A 30-man armed SWAT team stormed a school in Illinois after a staff member accidentally called his wife from his pocket, causing her to believe that he was being held hostage. Officers…wearing riot gear and carrying automatic weapons searched Carlton Washburne School, Winnetka, for almost three hours after the woman, who has not been identified, called 911.

Joseph De Lopez, the local police chief, said the woman reported receiving a call from her husband in which she could hear muffled voices and believed he was being held captive by a man with a gun…

But while they were still searching the school, and the man’s distressed wife remained connected to his mobile phone and to 911, he returned home.

While driving back from work, he had called his wife by sitting on his mobile phone, which was in his back pocket, while he listened to hip-hop and talked to himself.

“His wife was the last number he’d dialled,” Chief De Lopez said.

Mark Friedman, the school district interim co-superintendent, explained that the music’s “gangster-like” lyrics had contributed to the woman’s concerns.

The police chief felt it still was a great training exercise. Let’s run him for Congress.




  1. McCullough says:

    If you hear something…call SWAT!

  2. The DON says:

    The police need to be re-trained

    How is it that no-one was tased?

  3. chuck says:

    How is it that he was able to leave the school while it was being searched by police in SWAT gear? (and presumably singing “Kill the po-lice, kill the po-lice…”).

  4. Animby says:

    Butt-dialed my mother once.Seventy eight years old and I woke her up at 3 am. Bought a butt-dial immune phone the next day.

  5. JimD says:

    SWAT – Keystone Kops Division !!!

  6. Steve S says:

    That’s it. We need to pass a constitutional amendment that bans all “hip” and/or “hop” music. It has no value in our society and causes nothing but problems.
    A few articles with the phrases “Think of the children” and “The terrorists will win” should get the ball rolling.

  7. rabidmonkey says:

    Someone immediately thinks the worst when faced with an unknown, whereas a little common sense would have solved it effortlessly. I think all this mass hysteria over terrorism is working up the average citizen into an unwarranted frenzy.
    When you are afraid, reason and common-sense take a back-seat. Janet Napolitano somehow thinks enticing us to all keep a watch out on our fellows citizens will work better in this frenzied environmental state-of mind. It would be hilarious if it weren’t so tragic.

  8. jescott418 says:

    Talk about paranoid. That’s the first thing she thought of was someone has taken hostages at her husband school?

  9. Skippy says:

    Nothing like good old American paranoia for a good news story.

  10. msbpodcast says:

    I’m with #2.

    Nobody tazed anybody?

    WTF is wrong with the cops out there in flyover land?

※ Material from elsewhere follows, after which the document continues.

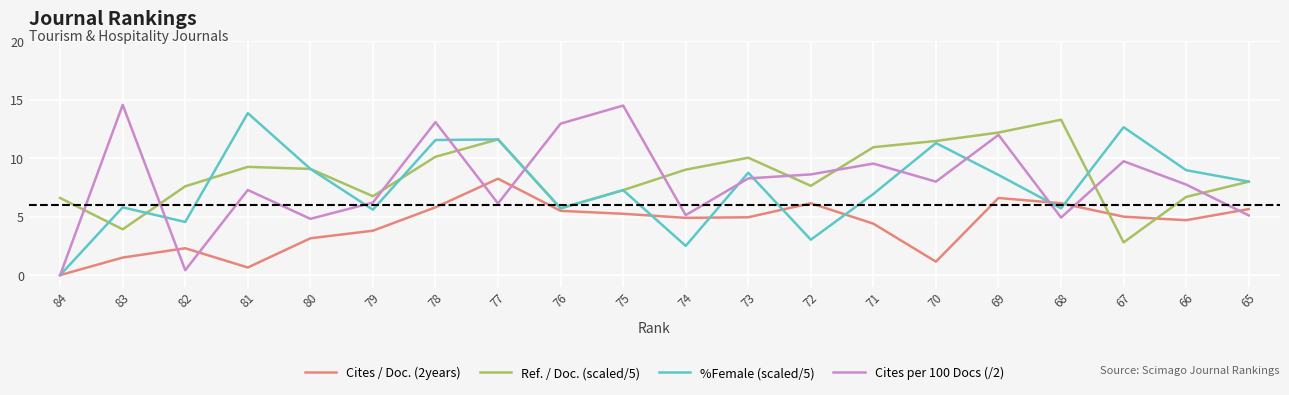

At which category does Cites / Doc. (2years) reach its first local peak?

82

    What’s the point if nobody died?

    In NYC we don’t bother the cops unless there’s at least a body on the street.

  11. Pwuk says:

    Bang ‘er up! The dozy mare

  12. admfubar says:

    well thankfully he didnt fart or she would have said she heard shots fired!!! no telling what that swat team woulda done then.

  13. no lead in the pencil says:

    hmmm. and all these years I thought they were
    PUSH BUTTONS
    – but nope, they’re –
    BUTT PUSHONS

  14. deowll says:

    At last a police chief who can shrug and say, “It was just a mistake but no harm no foul. The boys needed the practice anyway.”